Relationships between C1/C2 and clusters previously identified by TCGA

Of the 178 tumour samples that made up the core set in the TCGA’s landmark study into cervical cancer genomics/epigenomics¹⁰, 140 CSCCs were present in our discovery cohort of 236 (Supplementary Data 8). This enabled comparisons between our gene expression-based cluster allocations and the subtypes defined by TCGA (Fig. 3). TCGA analysis included integrated clustering using multi-omics data (three iClusters, two of which (‘keratin-high’ and ‘keratin-low’) were composed entirely of CSCCs) and clustering based on transcriptomic data (three mRNA clusters). There is considerable overlap between our C1 cluster and TCGA’s ‘mRNA-C2’ cluster (84/106, odds ratio (OR) = 9, p = 3.1 × 10⁻⁷, Fisher’s Exact Test) and keratin-high iCluster (80/106, OR = 44.7, p = 9.8 × 10⁻¹³, Fisher’s Exact Test), and between our C2 cluster and TCGA’s ‘mRNA-C3’ cluster (19/34, OR = 8.15, p = 1.7 × 10⁻⁶, Fisher’s Exact Test) and keratin-low iCluster (27/34, OR = 18.3, p = 5.02 × 10⁻¹¹, Fisher’s Exact Test). Neither the ‘mRNA-C3’ nor the keratin-low iCluster were associated with poor prognosis in TCGA’s analysis and given the increased expression of a subset of keratin genes (including KRT7, KRT8 and KRT18) in TCGA tumours C2 according to our classification (Fig. 3), we decided against adopting the keratin-high / keratin-low nomenclature for our clusters. We also examined the relationship between our subtypes and three clusters defined by TCGA based on reverse phase protein array (RPPA) data. Notably, 57% of TCGA tumours that we classified as C2 with RPPA data available belong to the TCGA ‘EMT’ cluster compared with only 25% of tumours that we classified as C1 (Fig. 3). Consistent with the proteomic classification, when considering all 140 TCGA SCCs for which TCGA reported RNA-seq-based EMT scores¹⁰, those in our C2 group display higher scores than those we classified as C1 (Supplementary Fig. 6). Although there is greater concordance between our C2 group and the TCGA EMT cluster compared to C1, it is clearly distinct from TCGA’s EMT cluster.

Fig. 3. Comparison of SCC subgroups with previous studies.

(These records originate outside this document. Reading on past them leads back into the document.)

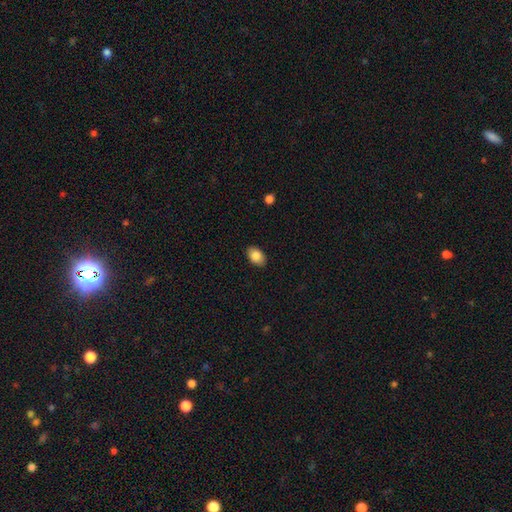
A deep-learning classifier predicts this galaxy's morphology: smooth 85%, featured or disk 8%, star or artifact 7%. Down the decision tree: how rounded — in between (88%); merging — none (89%).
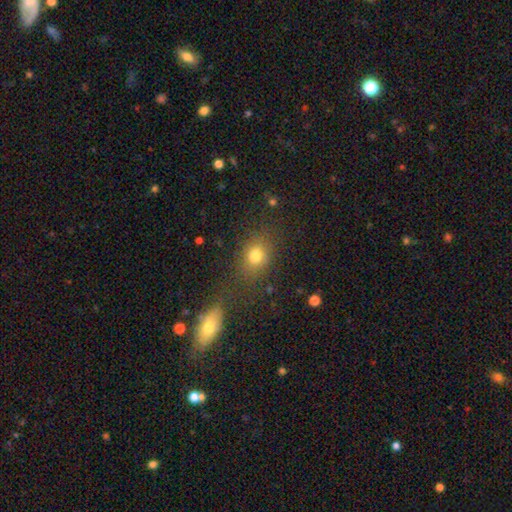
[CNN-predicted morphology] Smooth or featured: smooth — 75% (star or artifact — 16%)
How rounded: round — 55% (in between — 43%)
Merging: none — 71% (minor disturbance — 12%)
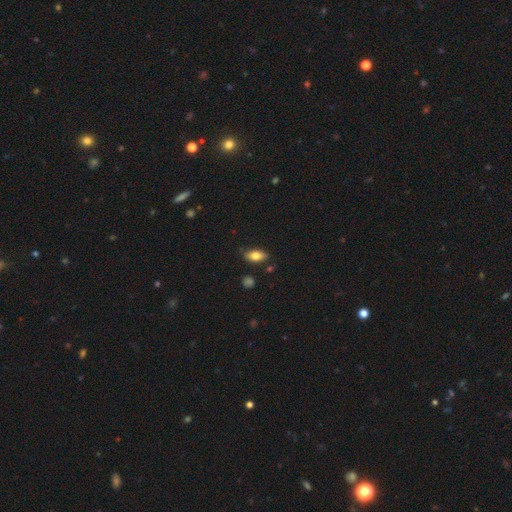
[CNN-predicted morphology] smooth_or_featured: smooth (p=0.79) [alt: featured or disk p=0.14]
how_rounded: in between (p=0.89) [alt: cigar-shaped p=0.07]
merging: none (p=0.81) [alt: minor disturbance p=0.14]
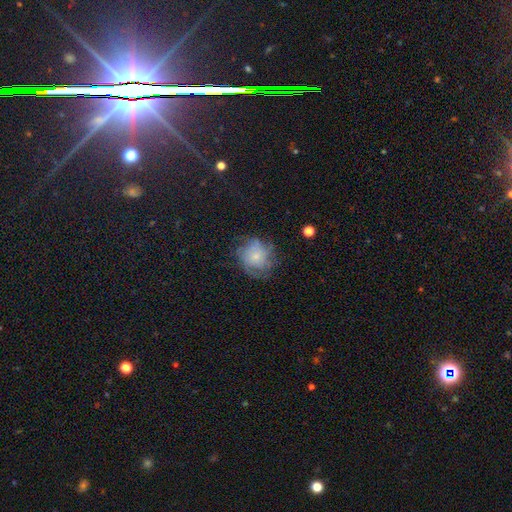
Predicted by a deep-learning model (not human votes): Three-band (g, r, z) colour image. It shows a smooth galaxy with no disk features (46%). Merging: none (61%).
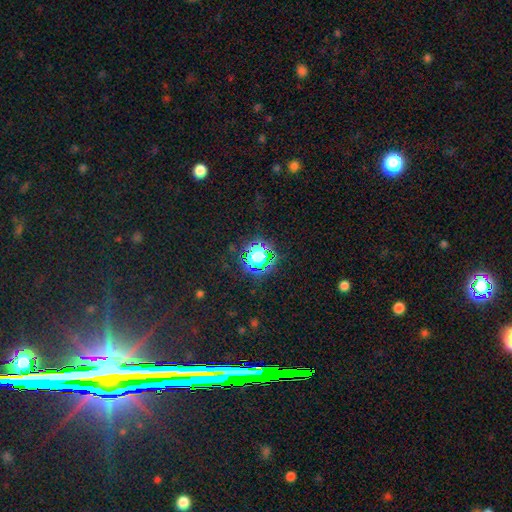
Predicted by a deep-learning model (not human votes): The model was most divided on "smooth or featured": star or artifact: 60%, smooth: 30%, featured or disk: 10%.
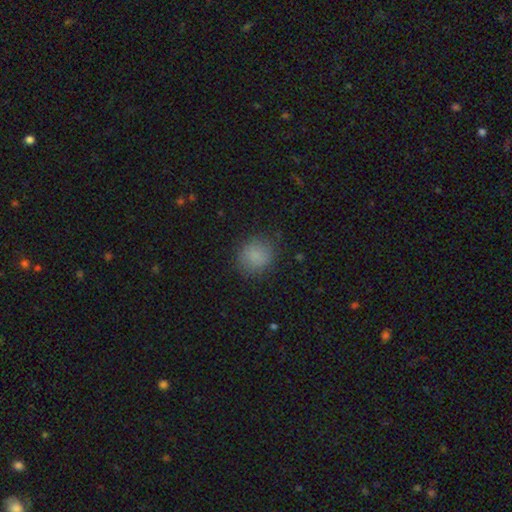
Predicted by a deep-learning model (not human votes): The model was most divided on "how rounded": round: 80%, in between: 19%, cigar-shaped: 1%. More confident: smooth or featured — smooth (85%); merging — none (84%).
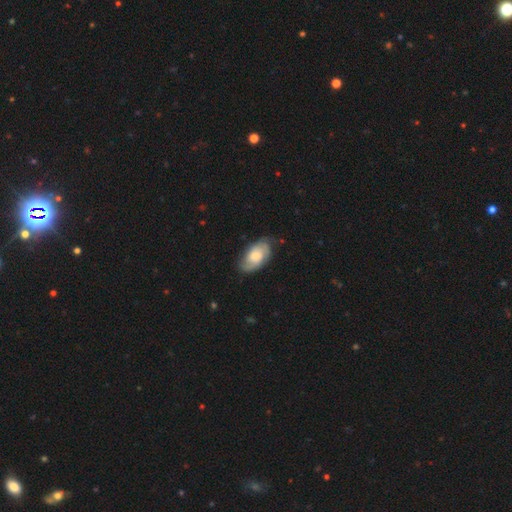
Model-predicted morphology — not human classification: This appears to be a featured or disk galaxy (56%) with no bar (68%), spiral arms (88%) and a moderate central bulge (40%). Merging: none (71%).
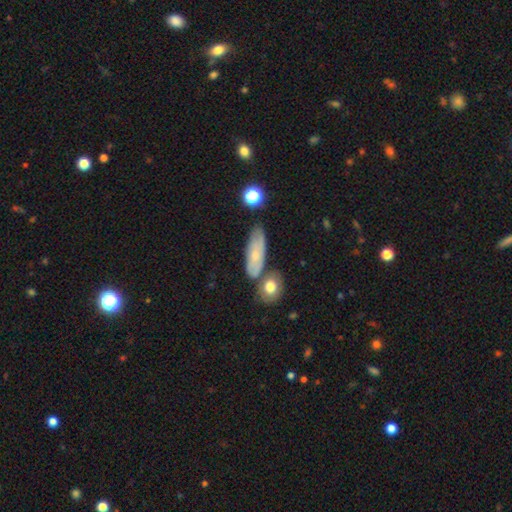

Cluster analysis had previously been performed on 140 TCGA SCC tumours in two studies – one determined clusters based on cell of origin markers (Chumduri et al., 2021, red), and one determined clusters based on integrated omics data (TCGA Network, 2017, orange). Patients (columns) are identified as belonging to one of the clusters identified by Chumduri et al by red in the appropriate row and belonging to one of the TCGA clusters by orange in the appropriate row. C2 patients were more likely to belong to the Chumduri et al columnar-like cluster than the squamous-like cluster (odds ratio (OR) = 9.95, p = 0.006, Fisher’s Exact Test) and more likely to belong to the TCGA keratin-low iCluster (OR = 18.3, p = 5.02 ×10⁻¹¹, Fisher’s Exact Test) than other iClusters. The heatmap at the bottom of plot represents expression levels of cytokeratin genes present in our C2 gene signature. 9 of the 14 genes exhibit low expression in C2 tumours, and 5 are highly expressed and so the TCGA “keratin-low” nomenclature was not used despite the large overlap with our C2 cluster. All statistical tests were two-sided. Source data are provided as a Source Data file.

Genomic analyses of prognostic clusters

To investigate whether C1 and C2 tumours differ at the genomic level in addition to the transcriptomic and epigenomic differences observed above, whole-exome data was obtained for SCCs from three cohorts, TCGA¹⁰, Bergen¹³ and Uganda¹¹. This amounted to 367 samples, 29 of which were classed as hypermutated by standards set by TCGA¹⁰ (>600 mutations). The median tumour mutation burden (TMB) was 2.04/Mb for all tumour, 2.11/Mb for C1 tumours and 1.82/Mb for C2 tumours (1.92/Mb, 1.94/Mb and 1.72/Mb respectively after removal of hypermutated samples). We detected four mutation signatures for the combined cohorts (Supplementary Fig. 7): as expected based on previous studies^10,11,13, COSMIC signatures 2 and 13 (characterised by C > T transitions or C > G transversions respectively at TpC sites attributed to cytosine deamination by APOBEC enzymes); age-related COSMIC signature 1 (characterised by C > T transitions attributed to spontaneous deamination of 5’ methylated cytosine) and COSMIC signature 5, for which the underlying mutational process is unknown¹⁷ (https://cancer.sanger.ac.uk/signatures/). The proportion of mutations attributable to each signature did not vary between clusters (Fig. 4).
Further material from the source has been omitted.